Soviet troops defended the "Road of Life" from the ground and air. Here the pilot of the 4th Guards Fighter Regiment Leonid Georgievich Belousov repeated the feat of Alexei Maresyev. He froze his legs in flight, gangrene set in, they had to be amputated. Despite this, the pilot returned to service at the end of 1944. He received the title of Hero of the Soviet Union only 13 years later.

In the summer and autumn of 1942, the enemy transferred Italian torpedo boats and armed German Siebel catamaran ferries to Ladoga. In October, the Germans launched a major operation against Sukho Island, located next to the highway. The Soviet garrison fought back with the help of the Ladoga flotilla.

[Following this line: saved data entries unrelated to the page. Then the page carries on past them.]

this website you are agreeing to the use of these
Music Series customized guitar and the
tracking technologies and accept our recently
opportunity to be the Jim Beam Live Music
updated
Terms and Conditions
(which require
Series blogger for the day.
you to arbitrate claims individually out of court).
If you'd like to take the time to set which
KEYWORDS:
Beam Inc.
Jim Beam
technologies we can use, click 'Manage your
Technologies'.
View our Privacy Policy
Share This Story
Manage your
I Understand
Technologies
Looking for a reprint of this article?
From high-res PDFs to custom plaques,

In summer, the track along Ladoga became exclusively water

Leningrad was ready for the second blockade winter. The supply on Lake Ladoga functioned properly, the operation of the route provided the conditions for several major offensive operations of the Leningrad Front. By the winter of 1942-1943, several projects for organizing movement on ice appeared. Among them was such a risky one as the construction of a trolleybus line. It was because of the risk that this project was rejected. Instead, it was decided to build a railway bridge across Ladoga. But this idea was not implemented.

On January 18, 1943, Soviet troops broke through the blockade of Leningrad. And although the movement along the "Road of Life" continued until March, the main load was assumed by a new artery - the iron "Road of Victory" built in a record 17 days.

The material was republished from the worldoftanks.ru portal as part of a partnership.

Sources:

  1. Kovalchuk V. M. Leningrad and the "Great Land". The history of the Ladoga communication of besieged Leningrad. L., 1975.
  2. Battle for Leningrad // Ed. S. P. Platonov. M., 1964.
  3. Tsybulsky I., Chechin O. Soldiers of Ladoga. M., 1977.
  4. Ladoga native // ​​Comp. Z. G. Rusakov. L., 1969.
  5. Documents of the 28th Army Corps of the 18th Army from the NARA collection.